Copy each entry below verbatim. Skip the pictures.

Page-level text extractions
^^^^^^^^^^^^^^^^
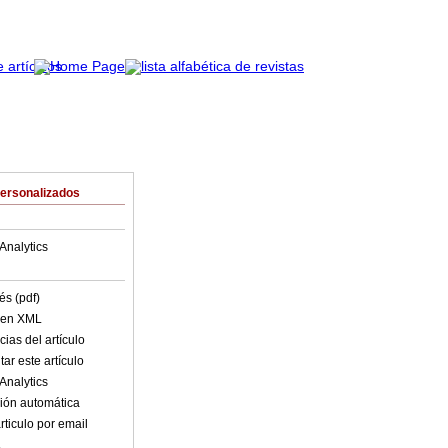
Personalizados
Analytics
és (pdf)
o en XML
ias del artículo
ar este artículo
Analytics
ión automática
rticulo por email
^^^^^^^^^^^^^^^^
**EXERCISE RESULT**
Personalizados
Analytics
és (pdf)
o en XML
ias del artículo
ar este artículo
Analytics
ión automática
rticulo por email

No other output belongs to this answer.